The Supreme Court and the lower federal courts have wrestled with the
application of the "doctrine" in numerous cases since it was announced. Despite
the extreme circumstances surrounding Mirecki's death, we cannot escape the fact
his death arose out of an activity incident to his military service. All three
factors applied by this court in determining whether an activity is incident to
service were present: Mirecki was on active duty; his death occurred on a Navy
base; and he was engaged in a prescribed training exercise. AFFIRM.
Comments by a legal beagle (name withheld) to those conducting their own
research...
Bivens is the name of the plaintiff (person suing) in a landmark U.S. Supreme
Court case that permits suits for money damages to be filed against federal
officials for violations of constitutional rights.
There have been a number of subsequent U.S. Supreme Court decisions involving "Bivens-type" cases since the original Bivens decision. The problem with a military member trying to use a "Bivens-type" case to go after another military member is that the U.S. Supreme Court pretty much appears to have shut down this line of attack by using the rationale of the Feres doctrine. The case in which this was done was Chappell v. Wallace, a 1983 Supreme Court case concerning enlisted military personnel who tried to sue superior officers for money damages for constitutional violations.
The legal citation to Chappell is 462 U.S. 296 (1983). The legal citation to Bivens v. Six Unknown Federal Narcotics Agents is 403 U.S. 388 (1971). Anyone in the military thinking about a "Bivens-type" case should also read United States v. Stanley, 483 U.S. 669 (1987), the Supreme Court decision that shut down the law suit of the former Army sergeant who was unknowingly given LSD in military experiments testing the effects of the mind bending drug on human subjects.

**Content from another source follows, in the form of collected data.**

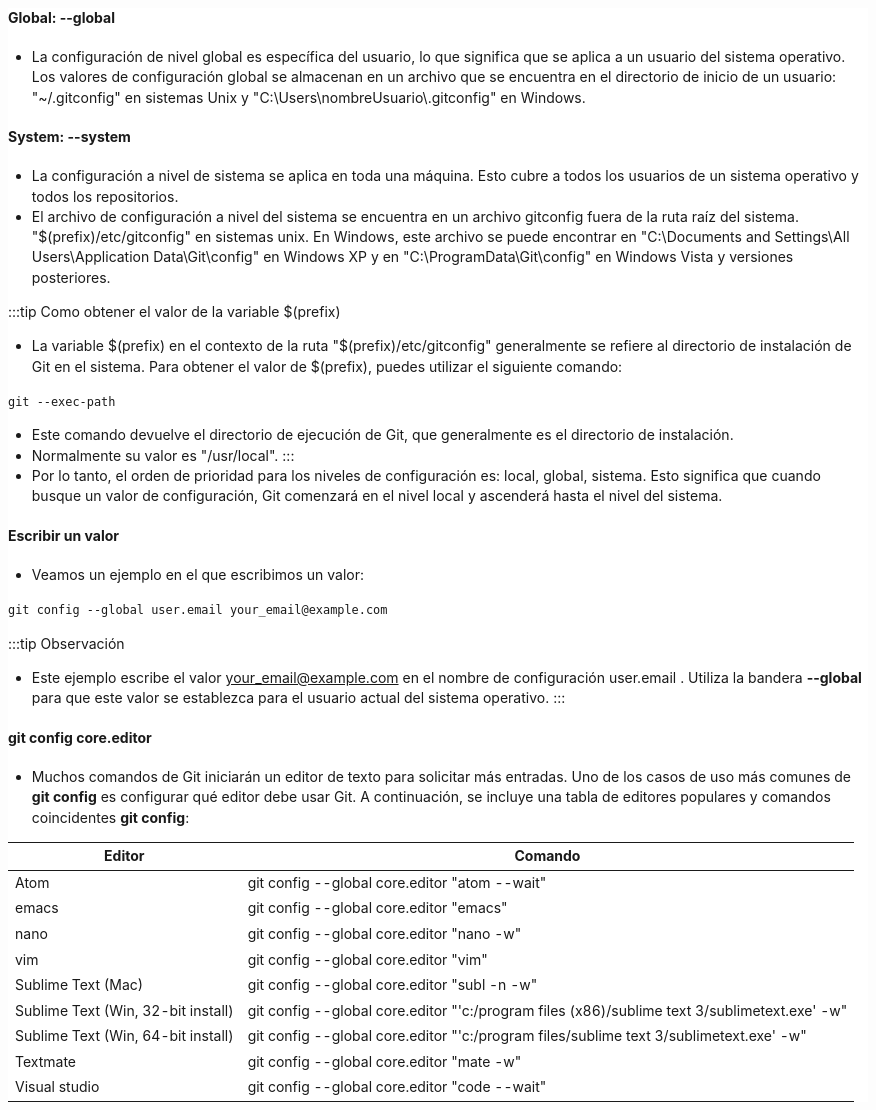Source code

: #### Global:  --global
- La configuración de nivel global es específica del usuario, lo que significa que se aplica a un usuario del sistema operativo. Los valores de configuración global se almacenan en un archivo que se encuentra en el directorio de inicio de un usuario: "~/.gitconfig" en sistemas Unix y "C:\Users\nombreUsuario\\.gitconfig" en Windows.
#### System:  --system
- La configuración a nivel de sistema se aplica en toda una máquina. Esto cubre a todos los usuarios de un sistema operativo y todos los repositorios. 
- El archivo de configuración a nivel del sistema se encuentra en un archivo gitconfig fuera de la ruta raíz del sistema. "$(prefix)/etc/gitconfig" en sistemas unix. En Windows, este archivo se puede encontrar en "C:\Documents and Settings\All Users\Application Data\Git\config" en Windows XP y en "C:\ProgramData\Git\config" en Windows Vista y versiones posteriores.

:::tip Como obtener el valor de la variable $(prefix)
- La variable $(prefix) en el contexto de la ruta "$(prefix)/etc/gitconfig" generalmente se refiere al directorio de instalación de Git en el sistema. Para obtener el valor de $(prefix), puedes utilizar el siguiente comando:
```git
git --exec-path
```
- Este comando devuelve el directorio de ejecución de Git, que generalmente es el directorio de instalación.
- Normalmente su valor es "/usr/local".
:::
- Por lo tanto, el orden de prioridad para los niveles de configuración es: local, global, sistema. Esto significa que cuando busque un valor de configuración, Git comenzará en el nivel local y ascenderá hasta el nivel del sistema.  

#### Escribir un valor
- Veamos un ejemplo en el que escribimos un valor:
```git
git config --global user.email your_email@example.com
```
:::tip Observación
- Este ejemplo escribe el valor your_email@example.com  en el nombre de configuración user.email . Utiliza la bandera  **--global** para que este valor se establezca para el usuario actual del sistema operativo.
:::

#### git config  core.editor
- Muchos comandos de Git iniciarán un editor de texto para solicitar más entradas. Uno de los casos de uso más comunes de **git config** es configurar qué editor debe usar Git. A continuación, se incluye una tabla de editores populares y comandos coincidentes **git config**:

| Editor | Comando |
| - | - |
|  Atom |  git config --global core.editor "atom --wait" |
|  emacs |  git config --global core.editor "emacs" |
|  nano |  git config --global core.editor "nano -w" |
|  vim |  git config --global core.editor "vim" |
|  Sublime Text (Mac) |  git config --global core.editor "subl -n -w" |
|  Sublime Text (Win, 32-bit install) |  git config --global core.editor "'c:/program files (x86)/sublime text 3/sublimetext.exe' -w" |
|  Sublime Text (Win, 64-bit install) |  git config --global core.editor "'c:/program files/sublime text 3/sublimetext.exe' -w" |
|  Textmate |  git config --global core.editor "mate -w" |
|  Visual studio |  git config --global core.editor "code --wait" |
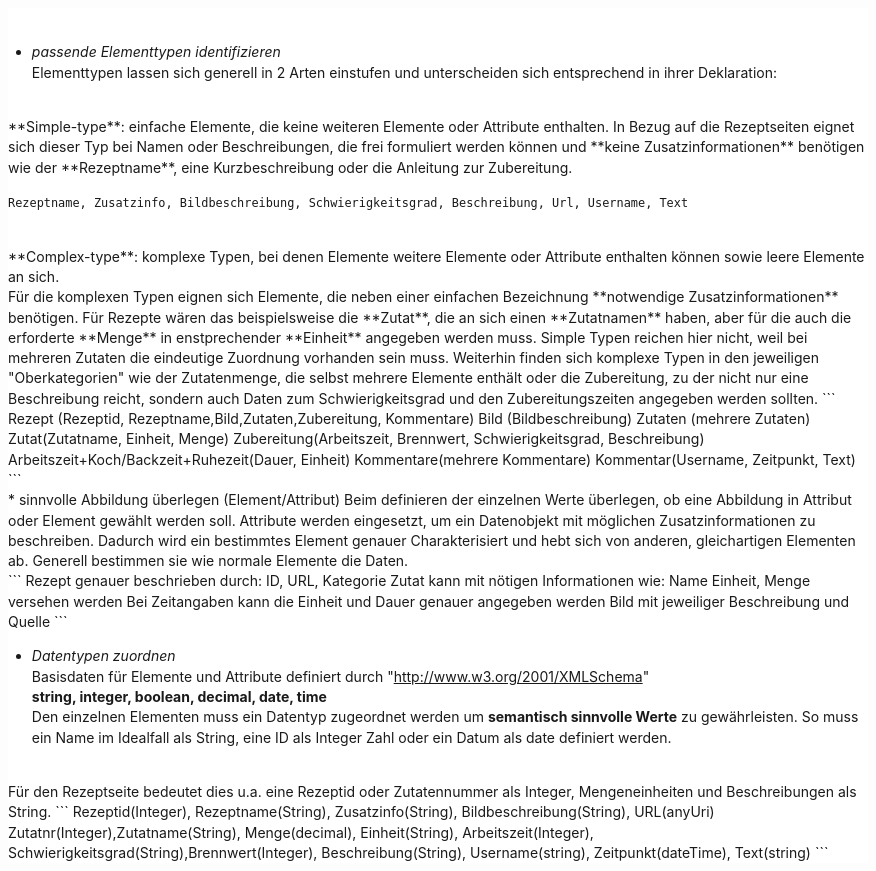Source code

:   <br> 
  
 * _passende Elementtypen identifizieren_  
  Elementtypen lassen sich generell in 2 Arten einstufen und unterscheiden sich entsprechend in ihrer Deklaration:  
<br> 
**Simple-type**: einfache Elemente, die keine weiteren Elemente oder Attribute enthalten.  
In Bezug auf die Rezeptseiten eignet sich dieser Typ bei Namen oder Beschreibungen, die frei formuliert werden können und **keine Zusatzinformationen** benötigen wie der **Rezeptname**, eine Kurzbeschreibung oder die Anleitung zur Zubereitung.  
   
   ```
   Rezeptname, Zusatzinfo, Bildbeschreibung, Schwierigkeitsgrad, Beschreibung, Url, Username, Text 
   ```
   <br>
  **Complex-type**: komplexe Typen, bei denen Elemente weitere Elemente oder Attribute enthalten können sowie leere Elemente an sich.  
  <br>
  Für die komplexen Typen eignen sich Elemente, die neben einer einfachen Bezeichnung **notwendige Zusatzinformationen** benötigen.  
  Für Rezepte wären das beispielsweise die **Zutat**, die an sich einen **Zutatnamen** haben, aber für die auch die erforderte **Menge** in enstprechender **Einheit** angegeben werden muss. Simple Typen reichen hier nicht, weil bei mehreren Zutaten die eindeutige Zuordnung vorhanden sein muss.  
  Weiterhin finden sich komplexe Typen in den jeweiligen "Oberkategorien" wie der Zutatenmenge, die selbst mehrere Elemente enthält oder die Zubereitung, zu der nicht nur eine Beschreibung reicht, sondern auch Daten zum Schwierigkeitsgrad und den Zubereitungszeiten angegeben werden sollten.  
```
  Rezept (Rezeptid, Rezeptname,Bild,Zutaten,Zubereitung, Kommentare)
  Bild (Bildbeschreibung)
  Zutaten (mehrere Zutaten)
  Zutat(Zutatname, Einheit, Menge)
  Zubereitung(Arbeitszeit, Brennwert, Schwierigkeitsgrad, Beschreibung)
  Arbeitszeit+Koch/Backzeit+Ruhezeit(Dauer, Einheit)
  Kommentare(mehrere Kommentare)
  Kommentar(Username, Zeitpunkt, Text)
  ```
 <br>   
 * sinnvolle Abbildung überlegen (Element/Attribut)  
Beim definieren der einzelnen Werte überlegen, ob eine Abbildung in Attribut oder Element gewählt werden soll. Attribute werden eingesetzt, um ein Datenobjekt mit möglichen Zusatzinformationen zu beschreiben. Dadurch wird ein bestimmtes Element genauer Charakterisiert und hebt sich von anderen, gleichartigen Elementen ab.
Generell bestimmen sie wie normale Elemente die Daten.
<br>
 ```
  Rezept genauer beschrieben durch: ID, URL, Kategorie
  Zutat kann mit nötigen Informationen wie: Name Einheit, Menge versehen werden
  Bei Zeitangaben kann die Einheit und Dauer genauer angegeben werden
  Bild mit jeweiliger Beschreibung und Quelle
  ``` 

 * _Datentypen zuordnen_  
Basisdaten für Elemente und Attribute definiert durch "http://www.w3.org/2001/XMLSchema"  
**string, integer, boolean, decimal, date, time**  
Den einzelnen Elementen muss ein Datentyp zugeordnet werden um **semantisch sinnvolle Werte** zu gewährleisten. So muss ein Name im Idealfall als String, eine ID als Integer Zahl oder ein Datum als date definiert werden.  
<br>
Für den Rezeptseite bedeutet dies u.a. eine Rezeptid oder Zutatennummer als Integer, Mengeneinheiten und Beschreibungen als String. 
```
  Rezeptid(Integer), Rezeptname(String), Zusatzinfo(String), Bildbeschreibung(String), URL(anyUri)
  Zutatnr(Integer),Zutatname(String), Menge(decimal), Einheit(String), Arbeitszeit(Integer), 
  Schwierigkeitsgrad(String),Brennwert(Integer), Beschreibung(String), Username(string),
  Zeitpunkt(dateTime), Text(string)
  ```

There is a terrific Web site named Findlaw that has (among other things) free copies of U.S. Supreme Court decisions from 1893 to present. Anyone interested in reading the law should consider researching this web site. What's really needed is a comprehensive, legally savvy Web page (with statutes, DOD Directives, regulations, court cases, whistleblower info, articles, etc) for military personnel who find themselves in conflict with the system--but that would take a lot of time to do and keep current). Suggestion: check out Findlaw. On the Findlaw search form for Supreme Court case law, type in the citation for Chappell, and take a look at the case. If you are historically inclined, take a look at Parker v. Levy, 417 U.S. 733 (1974), to see what happened to an Army doctor during the Vietnam era.